** READING TEXT follows **

Let’s expand the analogy a bit, see how far we can take it.

When you arrived at the restaurant, the Maître d’ greets you and allocates you to your waiter. This is like the Listener process waiting for connection requests and allocating you a server process. The Listener Process listens on a particular port, which is the front door to the restaurant. When you log onto an oracle database your session is created, ie your table is laid. If someone has only just logged off the database their session might get partially cleared and re-used for you (you can see this as the SID may well get re-used), as creating a session is a large task for the database. If someone had just left the restaurant that table may have a quick brush down and the cutlery refreshed, but the table cloth, candle and silly flower in a vase stay. Completely striping a table and relaying it takes more time.

The restaurant occupies a part of the building, the database occupies part of the server. Other things go in the server, the restaurant is in a hotel.

** End of READING TEXT **

- [ACTIVITY A]
Answer the following questions using the restaurant analogy text.
(i) What does the Listener Process listen on, and which part of the restaurant does it correspond to?
(ii) According to the text, why might a session that was recently logged off be partially cleared and re-used?
(iii) What does the database occupy?
- [ACTIVITY B] Reproduce the restaurant analogy text exactly, from "The restaurant occupies" down to "in a hotel.".

** EXCERPTED DATA follows **

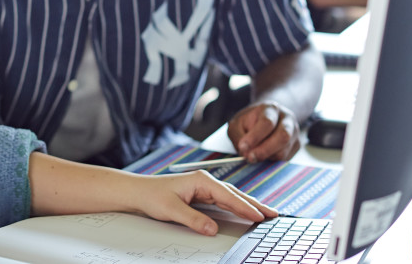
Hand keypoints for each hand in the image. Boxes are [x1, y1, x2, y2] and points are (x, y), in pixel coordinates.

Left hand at [124, 170, 277, 235]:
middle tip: (273, 214)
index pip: (229, 196)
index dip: (245, 207)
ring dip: (248, 205)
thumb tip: (213, 229)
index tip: (260, 216)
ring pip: (232, 197)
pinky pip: (224, 201)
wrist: (138, 191)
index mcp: (201, 180)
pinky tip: (245, 211)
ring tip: (265, 213)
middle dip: (254, 204)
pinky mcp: (201, 194)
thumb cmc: (152, 196)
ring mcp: (204, 187)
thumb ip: (193, 219)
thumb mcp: (171, 210)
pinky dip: (237, 206)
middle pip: (235, 194)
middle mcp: (205, 182)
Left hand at [227, 102, 300, 161]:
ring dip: (266, 157)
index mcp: (271, 109)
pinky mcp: (296, 145)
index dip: (255, 137)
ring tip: (253, 155)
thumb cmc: (249, 122)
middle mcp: (287, 119)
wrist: (265, 119)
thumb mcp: (237, 124)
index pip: (267, 123)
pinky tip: (263, 155)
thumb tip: (246, 153)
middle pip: (283, 136)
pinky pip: (285, 159)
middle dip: (264, 150)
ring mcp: (295, 132)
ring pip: (284, 151)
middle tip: (250, 158)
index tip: (242, 147)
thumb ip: (239, 137)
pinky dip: (272, 161)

** End of EXCERPTED DATA **

- [ANSWER AREA A]
(i) A particular port, which corresponds to the front door of the restaurant.
(ii) Creating a session is a large task for the database.
(iii) Part of the server.

- [ANSWER AREA B]
The restaurant occupies a part of the building, the database occupies part of the server. Other things go in the server, the restaurant is in a hotel.